He will be remembered as someone who controlled the euphoria of insurers, came down heavily on mis-selling, cut agent commission but also saw the sector losing growth momentum because of a slew of stricter regulations.
Those in the sector feel restoring growth should be a key priority of the next Irda chief, yet to be named.
Following the stringent norms regarding-unit linked plans in September 2010, the country reported a fall in insurance density in 2011, a first since the sector was opened. There was an increase in insurance density for every year from 2001. Similarly, insurance penetration had surged consistently till 2009 and slipped in the following years.
Ashvin Parekh, national leader, global financial services, Ernst and Young, said: “What the industry needs is development to begin with. Regulations can come after Irda has dealt with dwindling growth.”
Insurance penetration and a deepening reach of insurance products, according to experts, should be a continuing activity for the new chairman. Insurance penetration is less than 4.5 per cent and general insurance penetration is below one per cent.
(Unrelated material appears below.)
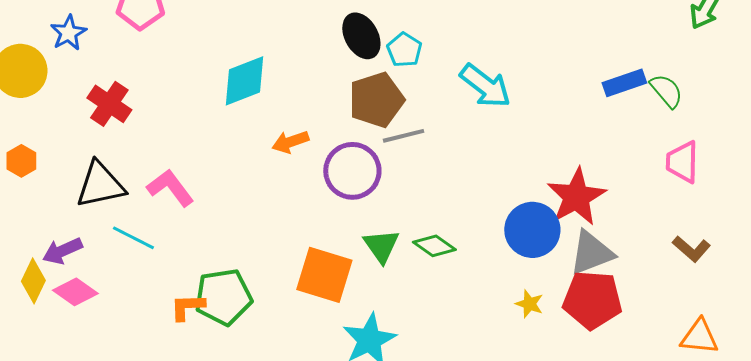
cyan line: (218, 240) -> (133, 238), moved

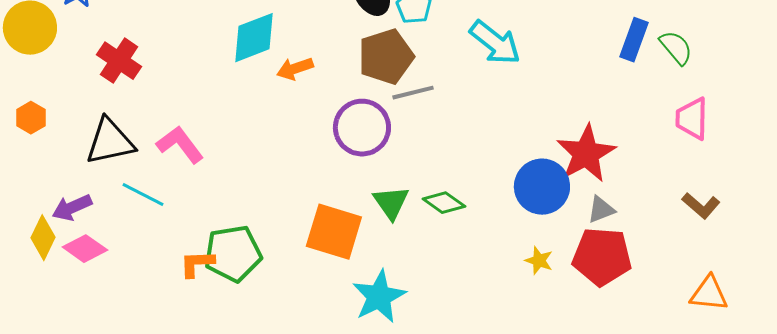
blue rectangle: (624, 83) -> (634, 40), turned -51
orange arrow: (290, 142) -> (295, 69), moved
gray triangle: (591, 253) -> (601, 210), size x0.6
Perhaps, the most arduous task for the new chairman would be to maintain a balance between customer welfare and insurers’ growth. Though Hari Narayan upheld the customer as supreme and based regulations on customer interests, those in the sector want the new chairman to uphold company growth as well.
“Though products like micro insurance may be mandated by the Irda chairman to serve customers, it is imperative to ensure the right mix in terms of prices and services of each product is maintained. This is required to ensure our business interests are not hampered,” said the head of rural and social insurance at a general insurance company.
Bancassurance as a channel of distribution is what companies are vouching for to expand reach. At present, a bank is allowed to tie up with only one life and one non-life insurer to sell its products. Insurers who entered the sector late lost on the opportunity. Hence, they are scouting for opening of the bancassurance architecture.
“Some of our peers are not comfortable with the fact that their parent bank would also be able to sell products of other insurance company. The finalisation of the regulation is, hence, bound to be delayed,” said a senior executive of a general insurance company involved with product distribution.
However, other institutions, including the Reserve Bank of India, have reservations about the Irda model of letting banks act as agents. Hence, insurers fear pushing these changes would be Herculean.
Areas such as catastrophe insurance are also expected to become a bone of contention between Irda and the insurers. Offering mandatory insurance to cover catastrophic events and formulating a catastrophe pool is what some in the sector have been asking.
This has not been finalised, owing to a fear of it leading to a similar consequence as the third party motor pool.
The equity investment cap for all insurers has been capped at 15 per cent. While a separate equity investment limit of 30 per cent for Life Insurance Corporation of India (LIC) has been permitted by the government, which owns it, the new chairman will have to clarify the Irda stand on this matter.
Hari Narayan was open about his discomfort with this special status for LIC.
In life insurance products, after the regulatory changes, both unit-linked plans and pensions are back to the market but volumes are still low. Experts say a push from the regulator is needed. “Ulips are good products and we are hoping the new regulator is able to increase commissions on these for agents, so that they are incentivised to sell them,” said the chief executive of a private life insurer.
However, while pending reforms might make it a difficult beginning for the new chairman, a lot of tedious work has already been completed by the outgoing one. Product guidelines, fixing the surrender charges for policies and altering the commission structure for agents, has been finalised and is on the way to become a regulation. Similarly, the notification banning the highest net asset value products of life insurers have been formulated and only needs to be gazetted.